(Electronics source listings)
○ ○ ○ ○ ○
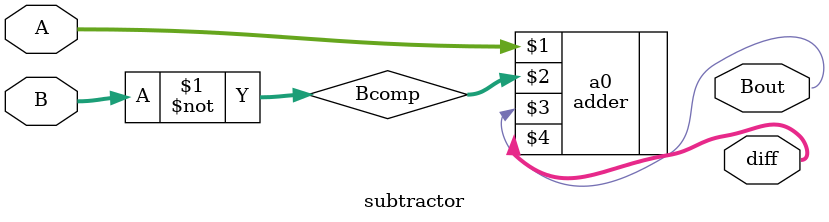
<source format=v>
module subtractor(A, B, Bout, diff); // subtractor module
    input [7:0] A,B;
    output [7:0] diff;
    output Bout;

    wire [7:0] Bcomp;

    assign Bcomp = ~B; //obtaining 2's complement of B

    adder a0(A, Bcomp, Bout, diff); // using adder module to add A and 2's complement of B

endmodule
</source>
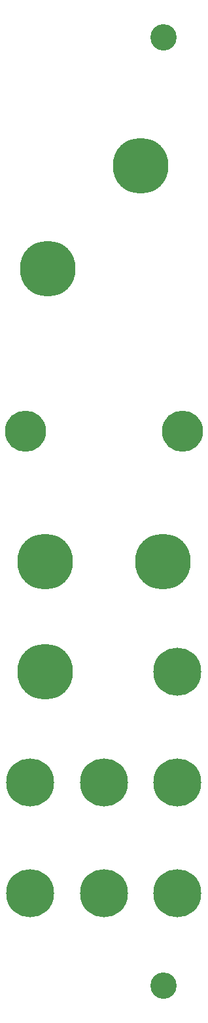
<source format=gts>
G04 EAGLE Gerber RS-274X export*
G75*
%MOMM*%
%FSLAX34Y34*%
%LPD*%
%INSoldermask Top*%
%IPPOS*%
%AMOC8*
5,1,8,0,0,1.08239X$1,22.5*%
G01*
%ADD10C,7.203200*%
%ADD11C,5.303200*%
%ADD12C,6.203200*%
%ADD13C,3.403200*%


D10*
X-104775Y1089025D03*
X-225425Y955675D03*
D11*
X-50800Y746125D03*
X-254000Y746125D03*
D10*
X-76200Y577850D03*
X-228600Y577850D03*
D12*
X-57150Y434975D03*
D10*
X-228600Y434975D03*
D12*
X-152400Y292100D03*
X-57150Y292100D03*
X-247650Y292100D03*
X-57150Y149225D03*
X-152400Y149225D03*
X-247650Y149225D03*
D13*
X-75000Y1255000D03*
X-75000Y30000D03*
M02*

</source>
○ ○ ○ ○ ○
> **Task requirements**: No line before the one with "<source format=gts>" belongs in the answer; copy that line and the rest of the records exactly.

> **Response to the exercise**:
<source format=gts>
G04 EAGLE Gerber RS-274X export*
G75*
%MOMM*%
%FSLAX34Y34*%
%LPD*%
%INSoldermask Top*%
%IPPOS*%
%AMOC8*
5,1,8,0,0,1.08239X$1,22.5*%
G01*
%ADD10C,7.203200*%
%ADD11C,5.303200*%
%ADD12C,6.203200*%
%ADD13C,3.403200*%


D10*
X-104775Y1089025D03*
X-225425Y955675D03*
D11*
X-50800Y746125D03*
X-254000Y746125D03*
D10*
X-76200Y577850D03*
X-228600Y577850D03*
D12*
X-57150Y434975D03*
D10*
X-228600Y434975D03*
D12*
X-152400Y292100D03*
X-57150Y292100D03*
X-247650Y292100D03*
X-57150Y149225D03*
X-152400Y149225D03*
X-247650Y149225D03*
D13*
X-75000Y1255000D03*
X-75000Y30000D03*
M02*

</source>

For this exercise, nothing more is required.